◆ What this task involves:
Copy the data below, substituting "Similar Products" for each "Related Products" and keeping everything else the same. Leave the pictures out of your answer.

++++++++++++++++++++

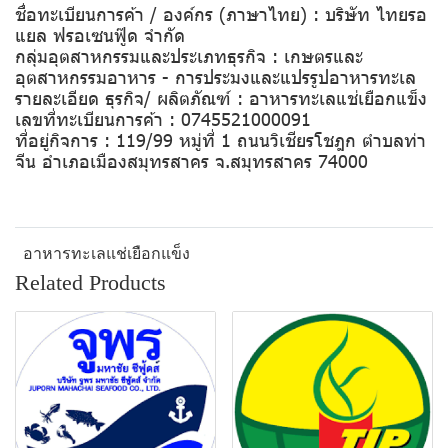
ชื่อทะเบียนการค้า / องค์กร (ภาษาไทย) : บริษัท ไทยรอ
แยล ฟรอเซนฟู๊ด จำกัด
กลุ่มอุตสาหกรรมและประเภทธุรกิจ : เกษตรและ
อุตสาหกรรมอาหาร - การประมงและแปรรูปอาหารทะเล
รายละเอียด ธุรกิจ/ ผลิตภัณฑ์ : อาหารทะเลแช่เยือกแข็ง
เลขที่ทะเบียนการค้า : 0745521000091
ที่อยู่กิจการ : 119/99 หมู่ที่ 1 ถนนวิเชียรโชฎก ตำบลท่า
จีน อำเภอเมืองสมุทรสาคร จ.สมุทรสาคร 74000
อาหารทะเลแช่เยือกแข็ง
Related Products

++++++++++++++++++++

◆ Solution for this exercise:
ชื่อทะเบียนการค้า / องค์กร (ภาษาไทย) : บริษัท ไทยรอ
แยล ฟรอเซนฟู๊ด จำกัด
กลุ่มอุตสาหกรรมและประเภทธุรกิจ : เกษตรและ
อุตสาหกรรมอาหาร - การประมงและแปรรูปอาหารทะเล
รายละเอียด ธุรกิจ/ ผลิตภัณฑ์ : อาหารทะเลแช่เยือกแข็ง
เลขที่ทะเบียนการค้า : 0745521000091
ที่อยู่กิจการ : 119/99 หมู่ที่ 1 ถนนวิเชียรโชฎก ตำบลท่า
จีน อำเภอเมืองสมุทรสาคร จ.สมุทรสาคร 74000
อาหารทะเลแช่เยือกแข็ง
Similar Products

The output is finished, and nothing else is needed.